Reading guidance: Start with Sections I-III (discrete noiseless and noisy channels). Skip Section V (continuous channels) on first reading unless you are interested in analog signal processing. The historical context matters: Shannon was solving a practical engineering problem (how to transmit telegraph messages reliably), and the abstraction he created turned out to be one of the most powerful frameworks in all of science.
4. Naftali Tishby, Fernando C. Pereira, and William Bialek, "The Information Bottleneck Method" (1999); Ravid Shwartz-Ziv and Naftali Tishby, "Opening the Black Box of Deep Neural Networks via Information" (2017)

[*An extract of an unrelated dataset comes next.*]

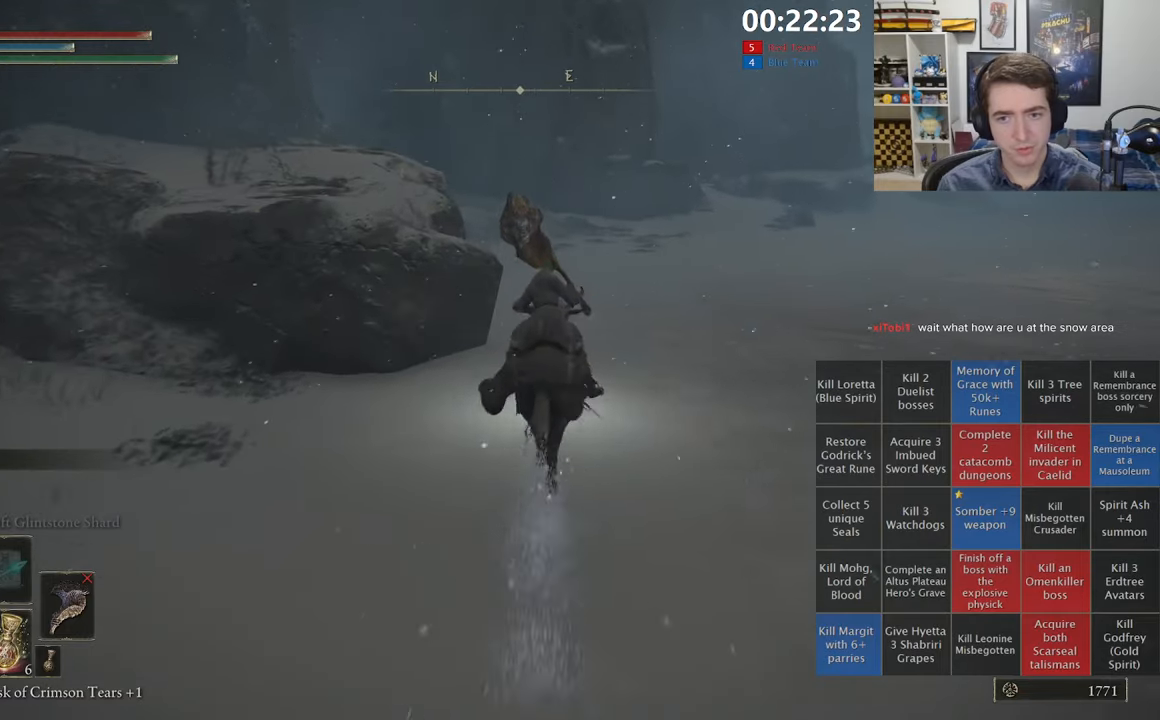
{"dt_ms": 500, "buttons": [], "left_stick": "up", "right_stick": "center", "events": [[350, "right_stick", "left"], [467, "right_stick", "center"]]}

Two papers that bookend the information bottleneck story. The 1999 paper introduces the IB framework as a principled approach to lossy compression: find a representation of the input that preserves maximal information about the target while minimizing information about the input. The 2017 paper applies this framework to deep learning, claiming that DNNs exhibit two training phases (fitting then compression) and that the compression phase explains generalization.
Reading guidance: Start with the 2017 paper (more accessible, more relevant to modern ML). Then read the critique by Saxe et al., "On the Information Bottleneck Theory of Deep Learning" (ICLR 2018), which shows that the compression phenomenon depends on activation functions and MI estimation methods. The IB framework remains a valuable conceptual tool for thinking about representations, even if the specific claims about training dynamics are debated.
5. Yuri Burda, Roger Grosse, and Ruslan Salakhutdinov, "Importance Weighted Autoencoders" (ICLR, 2016)
This paper provides one of the clearest derivations of the ELBO and its limitations, then proposes a tighter bound using importance weighting. Reading it bridges the ELBO preview in this chapter to the VAE treatment in Chapter 12. The first three pages — covering the standard VAE objective, the ELBO decomposition, and the gap between the ELBO and the true log-evidence — are an excellent complement to Section 4.13 of this chapter.
Reading guidance: Focus on Sections 1-3. The importance-weighted bound in Section 4 is elegant but requires comfort with importance sampling (covered briefly in Chapter 3; treated fully in Chapter 20). If you find the ELBO derivation in this chapter too condensed, this paper's step-by-step walkthrough will fill the gaps.